The output PANEL_PWR must follow the input while input is below threshold 13.2V but if input exceeds 13.2V it should regulate it.

To do that I added this circuit:

2.png

The circuit in the red line is fixed standart power shutdown circuit of us and I can not make any changes on that. So I added the parametric stabilizer circuit in green line. The problem with this stabilizer is that it manages to trigger when the threshold is exceeded but it has enormous ripples:

4.jpg

between 10KHz to 23KHz, up to 4V ripple when input voltage hits to 14V and above.

So can you suggest me anything here? Ripple must be below 300 Vpp and threshold must be below 13.2V. At this point I have to warn you that we do not use opamps! This circuit can be formed by only transistors, references etc. simple components.

Thanks per advance.
 

Seems you've made an unstable circuit. The 4.7uF cap on the FET's gate will make response time much slower than your threshold detector. Varying the transfer function of the threshold detector may improve your results. Is adding hysteresis an option?

In the worst case you may have to make a completely independent circuit rather than using the FET in the red box.
 
Seems you've made an unstable circuit. The 4.7uF cap on the FET's gate will make response time much slower than your threshold detector. Varying the transfer function of the threshold detector may improve your results. Is adding hysteresis an option?

In the worst case you may have to make a completely independent circuit rather than using the FET in the red box.

Thanks for the advice. I also tested it without 4.7uF input capacitor and it hardly made a difference.

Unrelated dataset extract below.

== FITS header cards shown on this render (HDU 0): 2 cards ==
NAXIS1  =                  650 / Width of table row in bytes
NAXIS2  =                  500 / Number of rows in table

I also tried a shunt 1 nF capacitor with R537: it did not do much, just made so little.

Also I put 22 uF large output capacitor at output: did not make a difference.
 

I also thought the 4.7 µF capacitor might be the primary reason for slow reaction. But more generally speaking, you need a sufficient fast control loop and also a defined roll-off characteristic with sufficient gain margin for stability.

I would normally use an industry standard LDO with very low dropout voltage.

- - - Updated - - -

I guess APA432 is a TL432 clone. It has too high gain to work in series with two additional gain stages T1002B and T1001 without dedicated compensation. Usually RC compensation is connected between TL432 cathode and ref pin.